Beginning with the line that contains "195 313 8.73", extract each line through the end of the listing below, with no additions or omissions.

^^^^

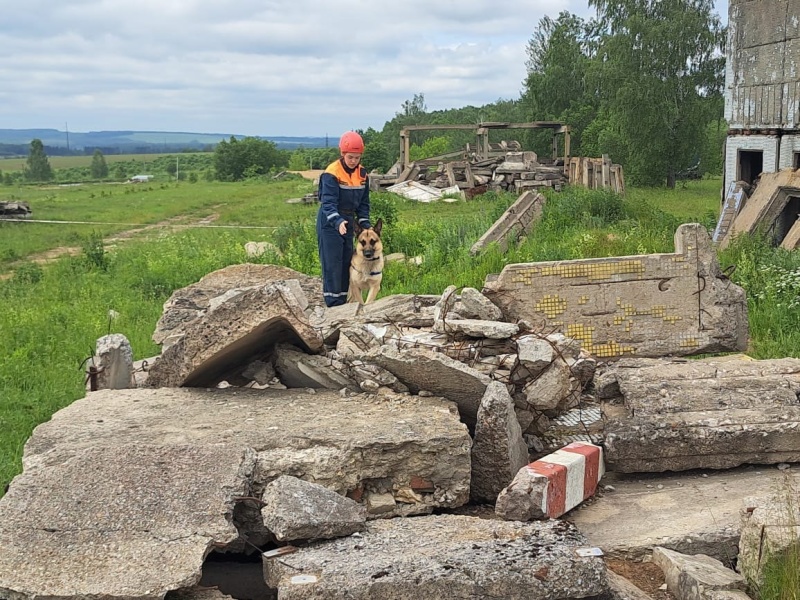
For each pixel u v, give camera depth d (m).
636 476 5.45
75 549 3.72
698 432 5.29
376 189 33.91
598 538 4.51
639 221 16.78
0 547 3.71
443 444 4.70
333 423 4.94
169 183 60.44
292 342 6.12
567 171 32.19
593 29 56.88
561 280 6.80
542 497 4.42
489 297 6.79
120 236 23.50
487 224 16.02
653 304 6.90
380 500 4.66
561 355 5.68
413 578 3.50
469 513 4.89
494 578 3.53
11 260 18.64
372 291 8.98
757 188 14.51
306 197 33.06
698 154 46.53
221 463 4.35
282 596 3.49
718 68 39.41
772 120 15.59
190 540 3.81
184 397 5.59
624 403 5.91
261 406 5.36
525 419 5.58
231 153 73.69
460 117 83.12
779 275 10.34
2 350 9.45
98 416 5.17
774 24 15.41
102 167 96.62
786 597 3.58
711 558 4.20
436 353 5.43
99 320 10.77
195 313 8.73
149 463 4.32
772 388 5.73
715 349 6.98
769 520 3.89
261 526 4.39
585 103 51.34
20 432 6.70
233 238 19.94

^^^^

**Task output**
195 313 8.73
149 463 4.32
772 388 5.73
715 349 6.98
769 520 3.89
261 526 4.39
585 103 51.34
20 432 6.70
233 238 19.94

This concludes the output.